Yesterday, did the Roark's Cove bike climb and will do it today. Yesterday was about 24 min. I intended it to be 'leisurely' but really, anything under 26 min is a sweaty tough haul. When not in shape, even 28 min is hard.
Thinking about what Alan said about 'detraining.'
Detraining is a thing. Defined as:
Detraining is the partial or complete loss of training-induced adaptations, in response to an insufficient training stimulus.
This article refers to 'short term detraining' as less than 4 weeks. It also verifies what I've long suspected, aerobic fitness is the first to go.
Short term cardiorespiratory detraining is characterised in highly trained athletes by a rapid decline in maximal oxygen uptake (VO2max) and blood volume.

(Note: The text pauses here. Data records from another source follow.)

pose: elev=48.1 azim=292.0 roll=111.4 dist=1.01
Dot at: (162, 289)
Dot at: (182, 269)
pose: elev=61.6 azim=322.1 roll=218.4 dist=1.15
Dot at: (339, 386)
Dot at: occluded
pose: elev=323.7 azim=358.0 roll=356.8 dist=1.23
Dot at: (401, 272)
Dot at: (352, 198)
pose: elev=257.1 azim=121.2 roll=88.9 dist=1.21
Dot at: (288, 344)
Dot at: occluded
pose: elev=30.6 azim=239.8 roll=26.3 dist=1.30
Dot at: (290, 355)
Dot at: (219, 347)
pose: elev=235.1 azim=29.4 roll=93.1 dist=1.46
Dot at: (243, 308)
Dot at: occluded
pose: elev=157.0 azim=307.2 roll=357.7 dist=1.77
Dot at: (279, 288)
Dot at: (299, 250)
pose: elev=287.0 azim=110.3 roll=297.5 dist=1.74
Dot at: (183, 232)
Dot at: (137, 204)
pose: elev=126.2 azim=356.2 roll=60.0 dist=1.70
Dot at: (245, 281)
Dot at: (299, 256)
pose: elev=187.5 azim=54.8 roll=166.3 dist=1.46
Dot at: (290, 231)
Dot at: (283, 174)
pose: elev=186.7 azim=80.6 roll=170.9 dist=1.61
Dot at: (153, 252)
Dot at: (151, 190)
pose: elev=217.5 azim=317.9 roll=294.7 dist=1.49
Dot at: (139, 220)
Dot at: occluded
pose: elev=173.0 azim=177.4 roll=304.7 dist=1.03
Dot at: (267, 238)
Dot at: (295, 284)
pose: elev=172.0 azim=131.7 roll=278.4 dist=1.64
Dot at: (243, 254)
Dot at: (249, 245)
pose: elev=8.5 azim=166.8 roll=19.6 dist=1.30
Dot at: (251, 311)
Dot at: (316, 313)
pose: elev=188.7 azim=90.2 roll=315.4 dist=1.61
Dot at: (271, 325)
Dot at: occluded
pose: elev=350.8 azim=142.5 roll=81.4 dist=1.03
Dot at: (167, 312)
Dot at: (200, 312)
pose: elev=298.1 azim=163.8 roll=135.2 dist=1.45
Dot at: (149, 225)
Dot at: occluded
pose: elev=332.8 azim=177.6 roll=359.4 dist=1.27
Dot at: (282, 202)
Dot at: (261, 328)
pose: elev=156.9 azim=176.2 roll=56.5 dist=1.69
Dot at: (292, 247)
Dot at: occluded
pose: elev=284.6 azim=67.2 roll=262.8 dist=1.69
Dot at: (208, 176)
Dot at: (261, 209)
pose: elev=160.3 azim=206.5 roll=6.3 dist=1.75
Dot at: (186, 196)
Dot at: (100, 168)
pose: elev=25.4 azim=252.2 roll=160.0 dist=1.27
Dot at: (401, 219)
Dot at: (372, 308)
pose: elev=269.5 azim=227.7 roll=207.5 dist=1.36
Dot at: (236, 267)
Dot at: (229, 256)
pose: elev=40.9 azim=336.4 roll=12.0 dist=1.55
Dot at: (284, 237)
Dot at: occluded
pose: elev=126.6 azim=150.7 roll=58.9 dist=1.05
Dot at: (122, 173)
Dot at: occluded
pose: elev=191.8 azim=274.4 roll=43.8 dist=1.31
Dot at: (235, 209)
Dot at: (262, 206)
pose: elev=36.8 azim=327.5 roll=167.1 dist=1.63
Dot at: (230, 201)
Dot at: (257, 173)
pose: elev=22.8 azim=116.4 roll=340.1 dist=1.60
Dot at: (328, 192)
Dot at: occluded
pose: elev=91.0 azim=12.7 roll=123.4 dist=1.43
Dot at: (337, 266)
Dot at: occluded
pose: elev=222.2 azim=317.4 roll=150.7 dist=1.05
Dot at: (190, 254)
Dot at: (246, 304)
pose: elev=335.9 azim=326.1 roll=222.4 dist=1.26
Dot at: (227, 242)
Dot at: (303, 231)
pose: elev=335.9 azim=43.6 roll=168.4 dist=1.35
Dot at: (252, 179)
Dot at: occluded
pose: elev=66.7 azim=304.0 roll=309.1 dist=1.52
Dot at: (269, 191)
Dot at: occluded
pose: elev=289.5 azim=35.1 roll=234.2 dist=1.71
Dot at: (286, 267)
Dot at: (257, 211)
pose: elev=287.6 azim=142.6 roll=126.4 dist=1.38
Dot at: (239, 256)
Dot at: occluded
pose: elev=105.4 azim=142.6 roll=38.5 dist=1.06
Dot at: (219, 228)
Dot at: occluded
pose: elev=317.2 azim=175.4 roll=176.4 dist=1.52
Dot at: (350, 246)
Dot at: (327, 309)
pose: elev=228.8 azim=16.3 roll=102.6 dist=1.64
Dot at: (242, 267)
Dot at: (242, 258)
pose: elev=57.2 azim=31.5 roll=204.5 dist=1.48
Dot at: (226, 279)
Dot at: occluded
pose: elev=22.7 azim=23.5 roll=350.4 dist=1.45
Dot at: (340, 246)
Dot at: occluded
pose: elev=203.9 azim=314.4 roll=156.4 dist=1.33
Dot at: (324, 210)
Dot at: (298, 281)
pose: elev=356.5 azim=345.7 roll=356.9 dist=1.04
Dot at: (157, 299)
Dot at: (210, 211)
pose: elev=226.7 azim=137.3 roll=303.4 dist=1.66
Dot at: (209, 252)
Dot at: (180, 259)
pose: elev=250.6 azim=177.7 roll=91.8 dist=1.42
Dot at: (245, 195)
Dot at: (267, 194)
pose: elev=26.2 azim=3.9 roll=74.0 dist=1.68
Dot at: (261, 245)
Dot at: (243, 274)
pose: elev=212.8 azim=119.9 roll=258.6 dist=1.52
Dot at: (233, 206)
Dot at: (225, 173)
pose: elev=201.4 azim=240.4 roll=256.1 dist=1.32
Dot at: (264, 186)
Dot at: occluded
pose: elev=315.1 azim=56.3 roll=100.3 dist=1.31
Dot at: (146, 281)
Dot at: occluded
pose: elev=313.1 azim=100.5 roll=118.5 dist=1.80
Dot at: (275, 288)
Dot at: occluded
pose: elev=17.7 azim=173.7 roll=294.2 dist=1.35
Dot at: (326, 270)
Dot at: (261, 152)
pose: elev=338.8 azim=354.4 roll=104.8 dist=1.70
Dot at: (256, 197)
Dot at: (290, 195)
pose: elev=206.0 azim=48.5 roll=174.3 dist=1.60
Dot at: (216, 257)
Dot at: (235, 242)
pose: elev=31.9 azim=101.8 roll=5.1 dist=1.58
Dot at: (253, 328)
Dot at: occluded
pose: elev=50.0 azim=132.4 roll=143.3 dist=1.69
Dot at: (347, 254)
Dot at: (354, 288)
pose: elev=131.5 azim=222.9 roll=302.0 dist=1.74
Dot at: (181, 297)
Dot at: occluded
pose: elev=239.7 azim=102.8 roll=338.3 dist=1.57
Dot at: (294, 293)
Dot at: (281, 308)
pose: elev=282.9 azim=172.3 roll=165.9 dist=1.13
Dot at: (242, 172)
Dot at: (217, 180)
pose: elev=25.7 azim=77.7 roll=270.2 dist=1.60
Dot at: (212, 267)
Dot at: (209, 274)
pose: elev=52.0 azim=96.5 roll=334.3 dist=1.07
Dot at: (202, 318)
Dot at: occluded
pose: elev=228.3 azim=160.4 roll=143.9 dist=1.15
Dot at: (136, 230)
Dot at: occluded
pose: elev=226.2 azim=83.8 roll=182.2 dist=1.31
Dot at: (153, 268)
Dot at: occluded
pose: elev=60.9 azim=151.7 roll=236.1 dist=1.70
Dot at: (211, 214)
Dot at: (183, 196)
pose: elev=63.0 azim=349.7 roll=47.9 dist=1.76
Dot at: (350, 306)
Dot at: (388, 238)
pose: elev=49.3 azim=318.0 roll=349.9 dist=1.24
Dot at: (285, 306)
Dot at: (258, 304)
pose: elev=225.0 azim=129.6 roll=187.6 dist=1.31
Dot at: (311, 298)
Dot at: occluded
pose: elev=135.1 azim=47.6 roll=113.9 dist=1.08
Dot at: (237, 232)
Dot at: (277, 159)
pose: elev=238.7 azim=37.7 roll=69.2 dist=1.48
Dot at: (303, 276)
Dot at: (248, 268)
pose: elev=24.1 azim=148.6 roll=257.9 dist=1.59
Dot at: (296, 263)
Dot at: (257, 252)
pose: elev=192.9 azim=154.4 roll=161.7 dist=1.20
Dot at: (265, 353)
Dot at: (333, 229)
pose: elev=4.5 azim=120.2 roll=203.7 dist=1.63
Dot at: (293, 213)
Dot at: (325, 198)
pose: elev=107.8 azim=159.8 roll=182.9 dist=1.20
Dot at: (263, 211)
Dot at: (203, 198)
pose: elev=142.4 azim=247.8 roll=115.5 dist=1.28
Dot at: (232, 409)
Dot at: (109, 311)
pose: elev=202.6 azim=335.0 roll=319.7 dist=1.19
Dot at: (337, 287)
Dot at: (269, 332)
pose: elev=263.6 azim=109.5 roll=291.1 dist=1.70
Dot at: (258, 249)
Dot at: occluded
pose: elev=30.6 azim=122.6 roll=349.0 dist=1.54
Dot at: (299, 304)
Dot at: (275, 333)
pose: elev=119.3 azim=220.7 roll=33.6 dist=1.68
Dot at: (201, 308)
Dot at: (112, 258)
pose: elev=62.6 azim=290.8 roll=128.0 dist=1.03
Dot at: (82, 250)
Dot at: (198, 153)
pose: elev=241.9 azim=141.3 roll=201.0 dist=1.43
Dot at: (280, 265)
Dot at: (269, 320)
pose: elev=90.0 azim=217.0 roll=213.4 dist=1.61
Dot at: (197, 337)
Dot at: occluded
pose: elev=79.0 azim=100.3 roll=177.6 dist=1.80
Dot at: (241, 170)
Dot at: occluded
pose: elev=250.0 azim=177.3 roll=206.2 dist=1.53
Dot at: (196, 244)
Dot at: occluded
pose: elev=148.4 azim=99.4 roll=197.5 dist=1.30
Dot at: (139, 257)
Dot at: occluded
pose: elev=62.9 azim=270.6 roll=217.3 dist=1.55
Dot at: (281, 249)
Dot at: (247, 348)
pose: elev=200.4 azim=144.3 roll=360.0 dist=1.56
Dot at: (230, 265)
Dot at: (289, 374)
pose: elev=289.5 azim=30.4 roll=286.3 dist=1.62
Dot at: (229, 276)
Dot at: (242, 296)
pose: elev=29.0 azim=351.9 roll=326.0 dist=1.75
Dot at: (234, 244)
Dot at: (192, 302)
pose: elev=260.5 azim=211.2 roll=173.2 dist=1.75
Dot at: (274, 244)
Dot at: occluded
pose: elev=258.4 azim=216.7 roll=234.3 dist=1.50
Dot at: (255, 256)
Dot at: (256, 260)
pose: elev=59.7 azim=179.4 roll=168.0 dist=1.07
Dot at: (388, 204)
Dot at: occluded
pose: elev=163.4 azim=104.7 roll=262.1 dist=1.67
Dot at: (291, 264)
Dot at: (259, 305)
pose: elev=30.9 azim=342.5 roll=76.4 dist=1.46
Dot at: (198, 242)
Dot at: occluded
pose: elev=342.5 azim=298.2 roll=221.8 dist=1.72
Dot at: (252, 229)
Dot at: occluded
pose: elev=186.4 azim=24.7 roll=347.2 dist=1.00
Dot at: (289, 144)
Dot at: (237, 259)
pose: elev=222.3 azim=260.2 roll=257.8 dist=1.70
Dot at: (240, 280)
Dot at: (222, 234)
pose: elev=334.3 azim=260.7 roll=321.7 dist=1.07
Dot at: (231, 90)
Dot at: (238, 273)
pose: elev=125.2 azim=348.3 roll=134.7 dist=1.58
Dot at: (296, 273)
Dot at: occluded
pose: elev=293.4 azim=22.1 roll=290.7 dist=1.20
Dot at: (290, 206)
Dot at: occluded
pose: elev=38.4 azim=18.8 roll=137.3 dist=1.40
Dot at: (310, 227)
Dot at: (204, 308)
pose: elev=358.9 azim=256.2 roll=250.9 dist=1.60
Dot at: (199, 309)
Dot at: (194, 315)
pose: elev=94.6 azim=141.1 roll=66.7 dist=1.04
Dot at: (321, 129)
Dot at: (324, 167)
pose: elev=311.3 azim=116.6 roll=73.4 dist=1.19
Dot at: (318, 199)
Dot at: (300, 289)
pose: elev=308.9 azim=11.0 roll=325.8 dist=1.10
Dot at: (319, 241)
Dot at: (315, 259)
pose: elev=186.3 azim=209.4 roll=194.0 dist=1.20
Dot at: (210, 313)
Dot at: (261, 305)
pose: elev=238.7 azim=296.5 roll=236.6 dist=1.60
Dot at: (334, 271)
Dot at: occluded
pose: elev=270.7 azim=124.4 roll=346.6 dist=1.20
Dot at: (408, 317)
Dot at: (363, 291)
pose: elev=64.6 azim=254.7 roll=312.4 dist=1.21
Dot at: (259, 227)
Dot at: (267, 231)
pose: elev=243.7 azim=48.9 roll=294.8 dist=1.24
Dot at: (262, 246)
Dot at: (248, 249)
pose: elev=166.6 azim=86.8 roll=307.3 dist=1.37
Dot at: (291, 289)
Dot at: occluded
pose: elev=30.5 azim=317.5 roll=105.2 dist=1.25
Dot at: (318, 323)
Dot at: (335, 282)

I haven't run in 5 days and frankly, it feels like forever. I feel no signs of the injury. I really hate the feeling of being detrained and starting over, so I may go to the track this weekend and see how I feel. The specificity of competing at an elite level in masters track, especially at long sprints (and middle distance) is an ability that diminishes very quickly and can't be compensated for with any other activity. I do know of endurance runners that have successfully maintained fitness on the bike, but it doesn't seem to work as well for top end running speed.
Ideally, the season should never end. But, at my age, I shouldn't be obsessive or the injury will persist. Ideally, maybe one day a week might help slow the detraining.